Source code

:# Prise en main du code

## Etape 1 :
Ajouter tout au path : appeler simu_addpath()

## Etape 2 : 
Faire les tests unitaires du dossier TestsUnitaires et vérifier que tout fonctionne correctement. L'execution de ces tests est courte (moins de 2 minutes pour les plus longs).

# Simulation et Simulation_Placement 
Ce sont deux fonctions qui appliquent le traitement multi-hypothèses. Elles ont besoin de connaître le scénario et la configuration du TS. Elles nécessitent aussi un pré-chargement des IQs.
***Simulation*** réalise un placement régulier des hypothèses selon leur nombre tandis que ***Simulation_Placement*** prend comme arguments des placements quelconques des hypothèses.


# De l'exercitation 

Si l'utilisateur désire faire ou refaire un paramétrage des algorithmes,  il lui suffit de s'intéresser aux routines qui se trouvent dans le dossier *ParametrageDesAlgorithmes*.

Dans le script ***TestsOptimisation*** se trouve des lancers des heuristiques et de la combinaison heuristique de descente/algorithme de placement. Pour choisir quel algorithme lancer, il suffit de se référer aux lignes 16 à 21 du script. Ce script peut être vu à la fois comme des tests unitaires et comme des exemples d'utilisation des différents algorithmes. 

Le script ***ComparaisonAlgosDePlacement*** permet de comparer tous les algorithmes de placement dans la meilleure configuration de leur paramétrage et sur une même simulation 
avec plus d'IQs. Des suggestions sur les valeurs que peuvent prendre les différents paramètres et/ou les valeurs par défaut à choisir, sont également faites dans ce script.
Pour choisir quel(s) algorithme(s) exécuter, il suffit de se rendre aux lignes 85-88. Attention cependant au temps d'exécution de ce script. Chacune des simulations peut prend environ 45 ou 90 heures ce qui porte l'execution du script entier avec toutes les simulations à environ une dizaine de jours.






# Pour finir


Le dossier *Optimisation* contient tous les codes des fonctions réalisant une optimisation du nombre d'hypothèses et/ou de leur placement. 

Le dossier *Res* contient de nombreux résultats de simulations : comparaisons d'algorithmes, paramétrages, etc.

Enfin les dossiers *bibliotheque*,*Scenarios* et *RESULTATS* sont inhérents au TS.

Instruction:
Put the listing above into a Markdown table with two columns, Row and Line, giving each non-blank line its own numbered row and leaving out the blank lines.

Expected answer:
| Row | Line |
|---|---|
| 1 | Source code |
| 2 | :# Prise en main du code |
| 3 | ## Etape 1 : |
| 4 | Ajouter tout au path : appeler simu_addpath() |
| 5 | ## Etape 2 :  |
| 6 | Faire les tests unitaires du dossier TestsUnitaires et vérifier que tout fonctionne correctement. L'execution de ces tests est courte (moins de 2 minutes pour les plus longs). |
| 7 | # Simulation et Simulation_Placement  |
| 8 | Ce sont deux fonctions qui appliquent le traitement multi-hypothèses. Elles ont besoin de connaître le scénario et la configuration du TS. Elles nécessitent aussi un pré-chargement des IQs. |
| 9 | ***Simulation*** réalise un placement régulier des hypothèses selon leur nombre tandis que ***Simulation_Placement*** prend comme arguments des placements quelconques des hypothèses. |
| 10 | # De l'exercitation  |
| 11 | Si l'utilisateur désire faire ou refaire un paramétrage des algorithmes,  il lui suffit de s'intéresser aux routines qui se trouvent dans le dossier *ParametrageDesAlgorithmes*. |
| 12 | Dans le script ***TestsOptimisation*** se trouve des lancers des heuristiques et de la combinaison heuristique de descente/algorithme de placement. Pour choisir quel algorithme lancer, il suffit de se référer aux lignes 16 à 21 du script. Ce script peut être vu à la fois comme des tests unitaires et comme des exemples d'utilisation des différents algorithmes.  |
| 13 | Le script ***ComparaisonAlgosDePlacement*** permet de comparer tous les algorithmes de placement dans la meilleure configuration de leur paramétrage et sur une même simulation  |
| 14 | avec plus d'IQs. Des suggestions sur les valeurs que peuvent prendre les différents paramètres et/ou les valeurs par défaut à choisir, sont également faites dans ce script. |
| 15 | Pour choisir quel(s) algorithme(s) exécuter, il suffit de se rendre aux lignes 85-88. Attention cependant au temps d'exécution de ce script. Chacune des simulations peut prend environ 45 ou 90 heures ce qui porte l'execution du script entier avec toutes les simulations à environ une dizaine de jours. |
| 16 | # Pour finir |
| 17 | Le dossier *Optimisation* contient tous les codes des fonctions réalisant une optimisation du nombre d'hypothèses et/ou de leur placement.  |
| 18 | Le dossier *Res* contient de nombreux résultats de simulations : comparaisons d'algorithmes, paramétrages, etc. |
| 19 | Enfin les dossiers *bibliotheque*,*Scenarios* et *RESULTATS* sont inhérents au TS. |